Required work
In the material below, pictures must be dropped. Repeat exactly, and only, the lines from the line with "424 397 28750" to the line with "61 320 3.29", both ends included.

Recorded data
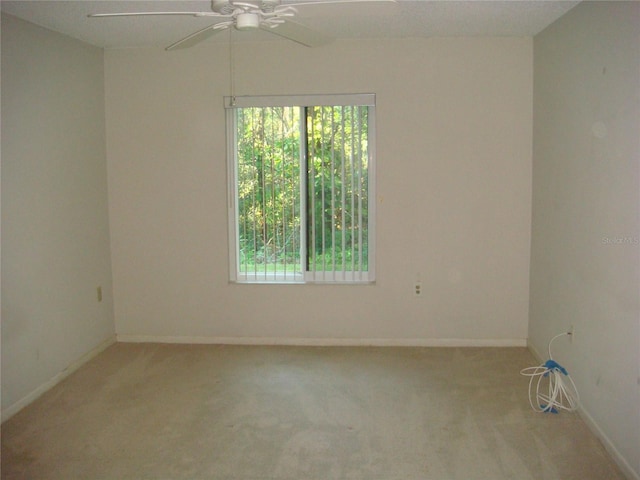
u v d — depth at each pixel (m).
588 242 2.92
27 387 3.30
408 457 2.68
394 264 4.21
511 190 4.09
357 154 4.14
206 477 2.53
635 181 2.37
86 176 3.98
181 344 4.38
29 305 3.32
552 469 2.55
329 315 4.30
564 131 3.32
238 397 3.38
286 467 2.60
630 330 2.43
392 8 2.17
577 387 3.11
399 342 4.29
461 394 3.38
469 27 3.68
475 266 4.18
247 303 4.34
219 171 4.23
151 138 4.24
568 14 3.25
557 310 3.46
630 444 2.43
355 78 4.08
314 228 4.23
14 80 3.18
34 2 2.95
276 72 4.12
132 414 3.16
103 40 3.90
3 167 3.07
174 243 4.32
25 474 2.55
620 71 2.52
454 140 4.08
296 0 2.92
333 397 3.37
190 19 3.34
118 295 4.40
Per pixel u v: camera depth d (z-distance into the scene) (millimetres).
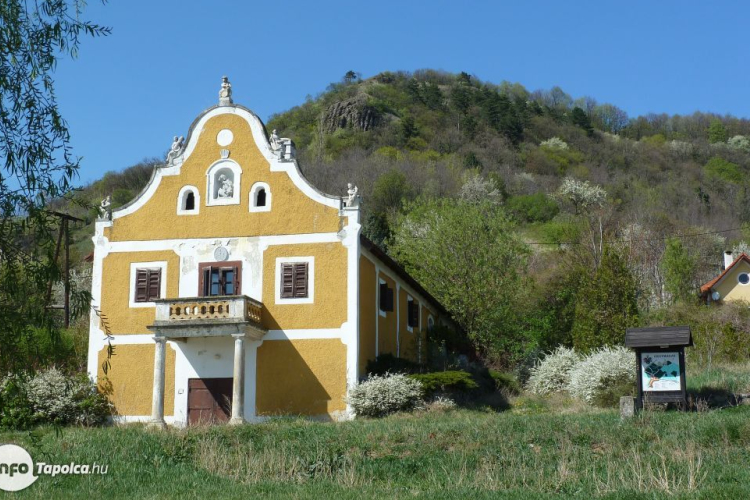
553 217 91000
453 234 46031
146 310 30359
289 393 28797
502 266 45688
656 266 56500
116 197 90125
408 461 18281
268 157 30781
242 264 30109
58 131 12023
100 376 30094
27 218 11727
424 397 28750
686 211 91062
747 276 52281
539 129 134750
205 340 29750
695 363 35969
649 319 42594
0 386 16938
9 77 11844
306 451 19359
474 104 142125
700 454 16969
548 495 14859
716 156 124562
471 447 19219
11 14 11906
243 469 18016
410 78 161500
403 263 48000
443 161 105812
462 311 44469
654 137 136875
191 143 31438
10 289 11656
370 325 30984
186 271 30453
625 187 105750
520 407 30188
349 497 15305
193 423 29000
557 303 45781
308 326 29203
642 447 18531
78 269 53531
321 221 29906
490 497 14750
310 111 140125
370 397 27531
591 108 160750
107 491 16219
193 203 31078
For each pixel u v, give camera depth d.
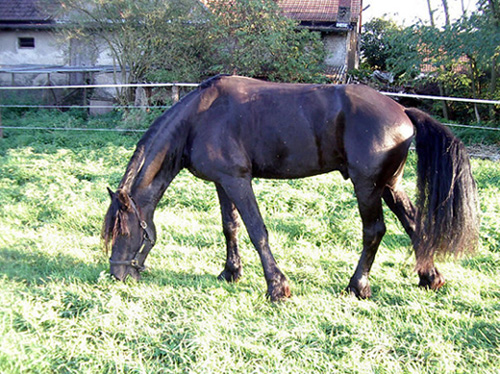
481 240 4.87
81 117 14.15
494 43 9.73
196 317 3.33
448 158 3.38
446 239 3.35
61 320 3.29
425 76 12.15
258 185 6.64
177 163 3.88
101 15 12.75
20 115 14.57
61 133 11.29
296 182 6.83
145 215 3.82
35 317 3.27
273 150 3.64
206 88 3.79
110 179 7.22
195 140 3.73
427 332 3.12
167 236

Task response
424 397 28750
686 211 91062
747 276 52281
539 129 134750
205 340 29750
695 363 35969
649 319 42594
0 386 16938
9 77 11844
306 451 19359
474 104 142125
700 454 16969
548 495 14859
716 156 124562
471 447 19219
11 14 11906
243 469 18016
410 78 161500
403 263 48000
443 161 105812
462 311 44469
654 137 136875
191 143 31438
10 289 11656
370 325 30984
186 271 30453
625 187 105750
520 407 30188
349 497 15305
193 423 29000
557 303 45781
308 326 29203
642 447 18531
78 269 53531
321 221 29906
490 497 14750
310 111 140125
370 397 27531
591 108 160750
107 491 16219
193 203 31078
For each pixel u v, give camera depth d.
481 240 4.87
81 117 14.15
494 43 9.73
196 317 3.33
448 158 3.38
446 239 3.35
61 320 3.29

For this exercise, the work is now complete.